This work has shown three different approaches to identify DPA that can be used to subsequently generate a behaviour pattern. The first one is exclusively based on inertial measurements with an IMU, the second one includes symbolic localization, and the last one also integrates precise positioning for specific areas. Real experiments have confirmed that the third one provides a more complete DPA monitoring. For that, an ad hoc multisensory wearable, called FrailWear, has been developed. This device allows for estimation of PA through an IMU and performs both IR-based symbolic localization and US-based precise positioning. Additionally, it integrates a thermometer, a barometer and LoRa connectivity. It has also demonstrated that continuous older adults’ activity monitoring, with an appropriate IMU placed on the ankle, can provide objective information related to the daily activity of the user, being able to detect anomalies in the physical activity. It can be observed how it is possible to track precisely and objectively the activity of the volunteers, being able to distinguish the change in floors, whether they are using the stairs or the lift, or their presence in different rooms, and if they have been standing or walking around, and their precise positioning in the room can even be obtained (when using FrailWear).
These results show how the monitoring of DPA with a sensor like FrailWear could be the solution to obtain short- and long-term accurate and objective information, allowing the medical staff to react in time with appropriate decisions and to assess the success of DPA-based treatments. This would not only improve people quality of life, but also it would help them to age in place.
Although experimental results have shown the feasibility of the proposal, further experiments are needed, including testing other technologies that can provide more accurate positioning, such as UWB.

Author Contributions

Conceptualization and methodology, J.J.G.-D., A.J.-M. and J.M.V.-C.; software, D.G.-G. and S.L.-P.; validation J.M.V.-C., D.G.-G. and S.L.-P.; formal analysis, J.J.G.-D.; investigation, D.G.-G. and S.L.-P.; resources, J.J.G.-D., A.J.-M. and J.M.V.-C.; data curation, D.G.-G. and S.L.-P.; writing—original draft preparation, all the authors; writing—review and editing, J.J.G.-D. and A.J.-M.; funding acquisition, J.J.G.-D. and A.J.-M. All authors have read and agreed to the published version of the manuscript.

Funding

This research was funded by Junta de Comunidades de Castilla La Mancha (FrailAlert SBPLY/21/180501/000216), the Spanish Ministry of Science and Innovation (ActiTracker TED2021-130867B-I00, MICROCEBUS RTI2018-095168-B-C51 and INDRI PID2021-122642OB-C41/AEI/10.13039/501100011033/FEDER, UE) and Comunidad de Madrid (RACC CM/JIN/2021-016).

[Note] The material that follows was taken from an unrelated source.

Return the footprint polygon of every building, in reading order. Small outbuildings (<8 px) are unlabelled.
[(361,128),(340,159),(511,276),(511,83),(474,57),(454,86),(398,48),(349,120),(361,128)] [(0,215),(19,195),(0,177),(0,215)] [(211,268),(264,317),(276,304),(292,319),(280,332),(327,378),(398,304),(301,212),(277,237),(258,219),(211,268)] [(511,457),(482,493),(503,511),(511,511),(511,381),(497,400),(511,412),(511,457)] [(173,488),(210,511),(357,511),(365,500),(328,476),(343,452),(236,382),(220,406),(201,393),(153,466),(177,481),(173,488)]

Institutional Review Board Statement

The study was conducted in accordance with the Declaration of Helsinki and approved by the Guadalajara University Hospital Ethics Committee (Guadalajara, Spain) (No. 2018.22.PR, protocol version V.1. dated 21 December 2020).

Informed Consent Statement

Informed consent was obtained from all subjects involved in the study.

Data Availability Statement

Not applicable.

Acknowledgments

The authors would like to thank the volunteers that collaborated in this study, and the staff of the nursing home “Albertia-Las Palmeras” (Azuqueca de Henares, Spain) that assisted the research team in the experiments carried out in their premises.

Conflicts of Interest

The authors declare no conflict of interest.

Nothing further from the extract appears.